===== Excerto da página

Bah! Já me perdi no caso prático.

quarta-feira, 8 de outubro de 2008

Danças com lobos

Vou contar-vos uma história. Tenho muitos amigos e amigas. Uma destas últimas confessou-me, entre lágrimas, uma relação que mantinha com um homem casado e de como se sentia mal de cada vez que ele se ia embora e pensava no que tinham feito. Chorava muito. Atormentava-a um daqueles sentimentos de culpa que só se consegue encontrar nas personagens mais negras de Dostoyevsky. Eu era confidente destes amores ilícitos, cúmplice de escapadas e de jantares onde, naturalmente, nunca estive presente. Não tive coragem para censurar, para aconselhar. Limitei-me a ouvir, a passar a mão pela cabeça, deixando cair uns «deixa lá» enquanto um choro compulsivo sacudia o corpo da minha amiga.

O tempo passava e a relação deles continuava, alimentando-se das coisas que as relações improváveis costumam alimentar-se. Até que um dia, encontrei-a menos pálida, com um sorriso tolo a bailar-lhe nos lábios. Disse-me que o tipo se ia separar da mulher (mãe das suas três filhas pequenas) e que iam casar. Deixei-a divagar, ficar feliz, com um contentamento ingénuo que, para mim, era prenúncio de tragédia.

Passadas umas semanas, a minha amiga deixou de atender os meus telefonemas. Será que disse algo que não devia, não me limitei a ouvir, tentei dar conselhos em matéria que me é tão estranha quanto os amores, dei mostras de petulância, de superioridade moral?...Enfim, as culpas motivadas pelo silêncio da minha amiga pesaram-me longas semanas nas costas. Até que um dia...

Fui mandatada para representar uma determinada entidade numa escritura pública de compra e venda de uma casa. Chego ao cartório quinze minutos antes da escritura e, eis quando percebo que quem vai comprar a casa dos meus Constituintes é o amante da minha amiga e a sua respeitável mulher, que me é apresentada como «assessora do Sr. Ministro ...».

Como os meus amigos são geralmente pessoas discretas e bem formadas, o dito cujo não me conhecia de lado nenhum. E a história ficou para mim. Para aprender. E para guardar na minha memória a cara esquálida da minha amiga quando, uns meses depois, e após um longo internamento num hospital psiquiátrico, me encontrou numa conhecida pastelaria lisboeta e a quem eu, naturalmente, não me atrevi a perguntar sobre o estado dos seus amores, coisa que, depois de uns quantos incidentes diplomáticos, acompanhados pela constatação de que a sociedade lisboeta é uma piolheira infecta de gente que conhece todos os seus semelhantes e onde há uma séria probabilidade de nos cruzarmos com quem não queremos, deixei claramente de incluir nos preliminares das conversas.

terça-feira, 7 de outubro de 2008

Do silêncio

Estar em silêncio não é o contrário de falar. Silenciar é um acto de comunicação passível de ser valorado e as valorações possíveis do mesmo vão do sim ao não, passando por todas as cambiantes possíveis entre a assumpção de uma culpa e a sua mais tenaz negação.

==========
===== Itens apresentados

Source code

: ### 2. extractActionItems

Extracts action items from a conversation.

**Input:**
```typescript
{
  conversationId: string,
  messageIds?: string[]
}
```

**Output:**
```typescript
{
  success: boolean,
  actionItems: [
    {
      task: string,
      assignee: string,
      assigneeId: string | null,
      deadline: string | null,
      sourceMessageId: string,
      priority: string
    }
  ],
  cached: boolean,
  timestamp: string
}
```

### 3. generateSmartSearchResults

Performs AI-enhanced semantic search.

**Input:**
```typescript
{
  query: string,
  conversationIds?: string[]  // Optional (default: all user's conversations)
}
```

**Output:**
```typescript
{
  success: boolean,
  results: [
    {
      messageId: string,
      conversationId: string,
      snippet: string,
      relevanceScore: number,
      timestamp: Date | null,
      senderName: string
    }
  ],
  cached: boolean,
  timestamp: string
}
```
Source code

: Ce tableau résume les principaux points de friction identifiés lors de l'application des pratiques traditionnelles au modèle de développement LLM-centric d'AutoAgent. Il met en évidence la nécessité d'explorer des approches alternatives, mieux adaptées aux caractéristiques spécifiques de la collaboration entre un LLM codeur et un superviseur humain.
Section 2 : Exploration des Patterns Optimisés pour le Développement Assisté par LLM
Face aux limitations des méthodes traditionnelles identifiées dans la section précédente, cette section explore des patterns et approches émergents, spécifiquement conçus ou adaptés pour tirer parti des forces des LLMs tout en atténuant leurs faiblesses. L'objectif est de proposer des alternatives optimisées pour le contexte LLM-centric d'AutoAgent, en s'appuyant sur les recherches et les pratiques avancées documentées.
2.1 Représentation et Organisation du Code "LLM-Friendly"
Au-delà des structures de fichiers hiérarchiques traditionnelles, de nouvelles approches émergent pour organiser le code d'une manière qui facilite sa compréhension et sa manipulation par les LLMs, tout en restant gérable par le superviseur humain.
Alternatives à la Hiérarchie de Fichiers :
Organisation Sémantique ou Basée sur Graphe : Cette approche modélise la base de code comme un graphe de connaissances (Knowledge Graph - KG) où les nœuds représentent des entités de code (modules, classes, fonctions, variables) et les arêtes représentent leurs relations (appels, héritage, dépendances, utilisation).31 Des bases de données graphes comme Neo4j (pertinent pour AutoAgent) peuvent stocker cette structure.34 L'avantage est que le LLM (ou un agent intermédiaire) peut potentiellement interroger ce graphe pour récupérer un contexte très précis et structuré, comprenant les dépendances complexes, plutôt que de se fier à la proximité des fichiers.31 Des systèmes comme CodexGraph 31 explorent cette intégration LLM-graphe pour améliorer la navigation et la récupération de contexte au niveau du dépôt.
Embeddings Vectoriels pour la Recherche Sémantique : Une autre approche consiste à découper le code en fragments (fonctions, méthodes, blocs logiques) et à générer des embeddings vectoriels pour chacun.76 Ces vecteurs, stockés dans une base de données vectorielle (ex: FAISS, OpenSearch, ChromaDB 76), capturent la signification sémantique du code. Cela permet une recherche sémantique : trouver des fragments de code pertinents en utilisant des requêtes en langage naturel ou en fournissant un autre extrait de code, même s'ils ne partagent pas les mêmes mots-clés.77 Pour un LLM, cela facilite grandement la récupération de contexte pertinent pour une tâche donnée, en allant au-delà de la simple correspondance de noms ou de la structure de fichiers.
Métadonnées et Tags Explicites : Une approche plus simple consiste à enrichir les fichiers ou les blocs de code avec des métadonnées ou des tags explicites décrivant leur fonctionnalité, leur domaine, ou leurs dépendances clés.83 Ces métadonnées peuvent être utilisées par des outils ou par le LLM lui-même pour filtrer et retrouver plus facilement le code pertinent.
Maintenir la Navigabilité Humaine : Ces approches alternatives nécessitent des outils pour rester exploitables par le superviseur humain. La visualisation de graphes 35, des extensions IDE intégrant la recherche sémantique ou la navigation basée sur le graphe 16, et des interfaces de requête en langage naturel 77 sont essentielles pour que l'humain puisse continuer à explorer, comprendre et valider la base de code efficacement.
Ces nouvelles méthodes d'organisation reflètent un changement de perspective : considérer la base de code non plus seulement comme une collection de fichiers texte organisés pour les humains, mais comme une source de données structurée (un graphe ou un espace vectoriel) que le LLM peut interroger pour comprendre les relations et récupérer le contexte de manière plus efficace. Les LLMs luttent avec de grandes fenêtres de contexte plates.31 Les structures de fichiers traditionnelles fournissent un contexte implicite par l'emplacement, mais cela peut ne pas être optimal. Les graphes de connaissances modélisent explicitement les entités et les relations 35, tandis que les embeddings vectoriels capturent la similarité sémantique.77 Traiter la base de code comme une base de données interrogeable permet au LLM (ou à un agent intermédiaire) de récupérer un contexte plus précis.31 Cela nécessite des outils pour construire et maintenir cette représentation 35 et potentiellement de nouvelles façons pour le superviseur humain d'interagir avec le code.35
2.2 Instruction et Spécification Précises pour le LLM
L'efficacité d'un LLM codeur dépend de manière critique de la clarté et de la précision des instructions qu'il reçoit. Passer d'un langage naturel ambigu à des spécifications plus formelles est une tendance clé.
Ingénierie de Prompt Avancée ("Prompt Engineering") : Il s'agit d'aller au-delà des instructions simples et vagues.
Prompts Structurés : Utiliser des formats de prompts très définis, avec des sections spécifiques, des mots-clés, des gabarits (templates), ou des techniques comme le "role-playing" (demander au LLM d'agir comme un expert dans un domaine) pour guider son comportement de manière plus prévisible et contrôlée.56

==========

> O que se pede
Responda às perguntas seguintes com base no excerto da página:
(a) Quantas filhas tinha o homem casado com a mulher de quem se ia separar?
(b) Com quantos minutos de antecedência se dá a chegada ao cartório antes da escritura?
(c) Qual é o título da entrada datada de terça-feira, 7 de outubro de 2008?

> A sua resposta
(a) Três filhas pequenas.
(b) Quinze minutos.
(c) «Do silêncio».